PULLMAN, Wash. - Rarely seen by the public, baby great horned owls are being treated at Washington State University’s Veterinary Teaching Hospital, and it’s hard to believe that the nine palm-sized puffballs with curious yellow eyes will grow into fierce raptors of the woods.
The young babies - five from one nest and four from another - are being hand-fed until they are strong enough to eat on their own. The first four were brought to WSU on April 13 at roughly one week old. Just four days later, the second group arrived at only a few days old.
"We’ve had great horned babies before, but in 10 years, I’ve never had any this young,” said veterinarian Nickol Finch, who oversees WSU’s Raptor Rehabilitation Center. "Pretty much all they’re doing is eating and sleeping.”

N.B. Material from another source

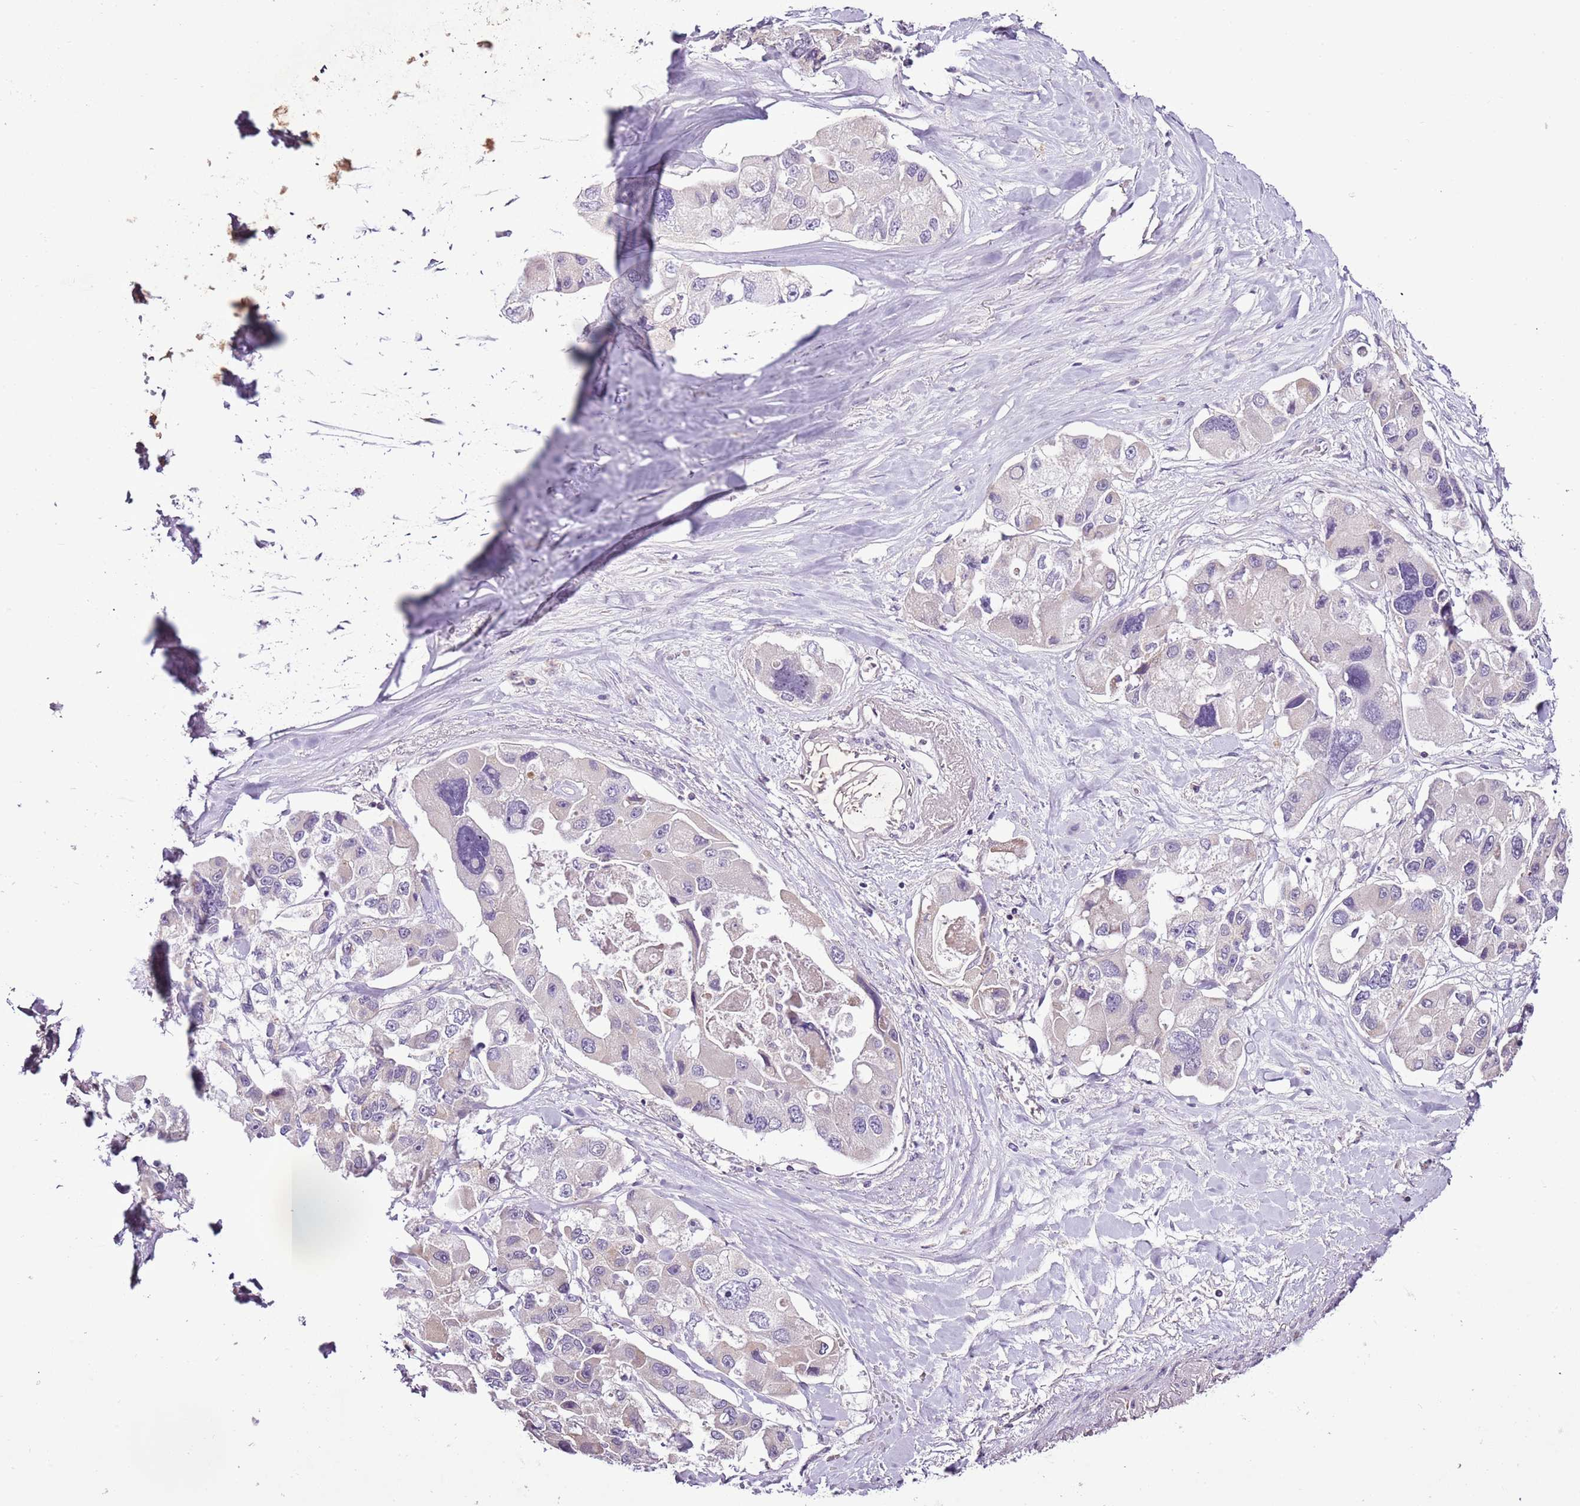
{"staining": {"intensity": "negative", "quantity": "none", "location": "none"}, "tissue": "lung cancer", "cell_type": "Tumor cells", "image_type": "cancer", "snomed": [{"axis": "morphology", "description": "Adenocarcinoma, NOS"}, {"axis": "topography", "description": "Lung"}], "caption": "Immunohistochemistry (IHC) image of neoplastic tissue: adenocarcinoma (lung) stained with DAB displays no significant protein staining in tumor cells.", "gene": "CMKLR1", "patient": {"sex": "female", "age": 54}}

It’s rare for humans to get a glimpse of baby great horns. Their parents usually nest high up in trees and are aggressive protectors of their young. Considering the owls possess talons powerful enough to cart off animals five times their weight, most people are wise enough to keep their distance.
As for WSU’s nine owlets, the first four survived a fall to the ground near Colton after someone unknowingly cut down a tree where they were nesting, said Finch. The younger ones were brought to a veterinarian in Lewiston and then transported to WSU after their nest was destroyed inside a chimney during a home remodel.
"With no nest to be returned to, babies on the ground are vulnerable,” Finch said. "At this age, they would probably not survive if left on the ground. The parents will still try to protect them and feed them if they are on the ground, but keeping them warm is another story.”
And so, with help from Finch and a flock of devoted WSU students who feed them three times a day, these fuzzy critters - weighing less than an avocado - will one day stand two feet tall and sport a four-foot wingspan.
With their fierce hunting skills, yellow cat-like eyes and tufts resembling pointy ears, how fitting that great horns are nicknamed "winged tigers.” Also consider that, perched atop a tall tree in darkness, they can spot rodents, rabbits and snakes. Additionally, they are one of the few creatures that prey on skunks, according to the website of the Peregrine Fund’s World Center for Birds of Prey, located in Boise, Idaho.
Inside the WSU veterinary hospital’s unit for wildlife and exotic animals, there are no visiting hours for these little patients. And even if there were, no one could speak. Students are instructed not to talk when feeding the owlets their tiny meals of mouse parts soaked in water.
"It’s important that the owls don’t imprint on humans,” said Finch, who hopes to release them into the wild sometime this summer. "The more independent they are, the better,” she said, adding that a human-bonded great horned owl dive-bombing steaks on barbeque grills and perching on kitchen window sills makes for potentially dangerous scenarios.
In the meantime, the little fellas at WSU do their best to act scary when approached by humans, clacking their beaks to produce a sound that resembles two toothpicks being struck together. All the while, they bob and weave on scrawny legs.
Which means that, for now, they’re simply adorable.